Wireshark-dev: Re: [Wireshark-dev] Fastest and the Legal way to distribute Custom Dissectors
From: Ian Schorr <[email protected]>
Date: Tue, 11 Aug 2009 12:10:32 +1000
#3 is probably the "best" if you're willing to share the source and think the code would be of use to others.

- Less work for you in the long run. 
  - Each time a new release of Wireshark comes out with changes that you want, you'd need to release a newer version of your "custom" Wireshark.  Or if you don't do this, would complicate things for users that are frequent Wireshark users and DO want a version installed with the latest changes.
  - Periodically changes are made that affect ALL (or a large number) of dissectors.  If that happens someone else would most likely update your dissector so it continues to function.  Without checking in, you'll need to figure out why your dissector doesn't compile anymore with newer releases.
- Your changes will be reviewed by someone who knows more about Wireshark than you do.  If you've done something badly (that will potentially cause crashes, weird errors, will cause you headaches in the long run) you have a good chance of getting feedback to help with this.
- You have contributed back to the community, which is kind of a major point of this project.
- Once your code is checked in you can just direct people to download the latest Wireshark instead of your own private version. (though initially you may have to just distribute a custom build - though you can generate one automatically here using the buildbot)

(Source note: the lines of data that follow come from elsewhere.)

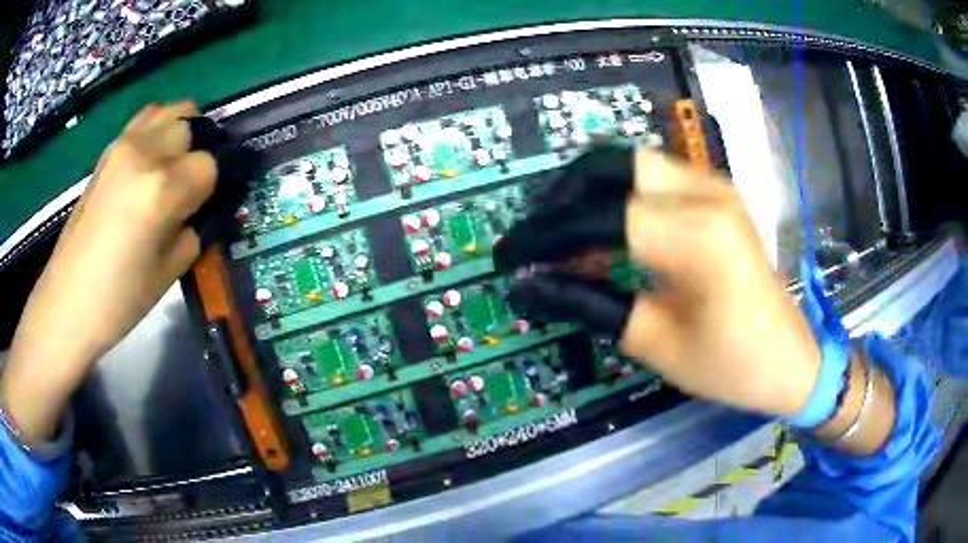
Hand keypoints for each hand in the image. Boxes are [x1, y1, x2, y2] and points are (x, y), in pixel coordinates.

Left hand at [3, 102, 216, 440]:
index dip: (213, 187)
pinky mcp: (107, 152)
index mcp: (162, 189)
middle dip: (197, 155)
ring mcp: (123, 147)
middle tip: (189, 189)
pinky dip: (157, 128)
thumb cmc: (118, 300)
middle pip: (192, 128)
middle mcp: (145, 154)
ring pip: (170, 112)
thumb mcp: (168, 273)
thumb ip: (191, 232)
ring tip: (173, 165)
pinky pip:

- As you say, may take longer overall to push changes to Wireshark - possibly especially a problem if you expect them to be updated frequently. 
People here tend to be fairly responsive, and won't waste your time.  But if you've written something badly, you probably will be forced to rewrite it (which may slow you down in the short term, but be good in the long term)

#2 is a mixed bag.  Distributing code as plugins are probably more "legal" if you weren't willing/allowed to distribute the sources, but that's not a problem for you.  However, plugins tend to be problematic to maintain.
There tend to be frequent changes in Wireshark that will break existing plugins (so you'd potentially end up having to compile a plugin for each version of Wireshark that you want your dissectors to be compatible with), and a lot of the maintainers here aren't exactly a fan of them.  Don't expect a lot of support on getting them to work.  I'd probably stick with either #1 if this is just some really simple project and you're going to be distributing to a few people for limited use, or #3 if you want to do things "right" and save yourself work in the long run.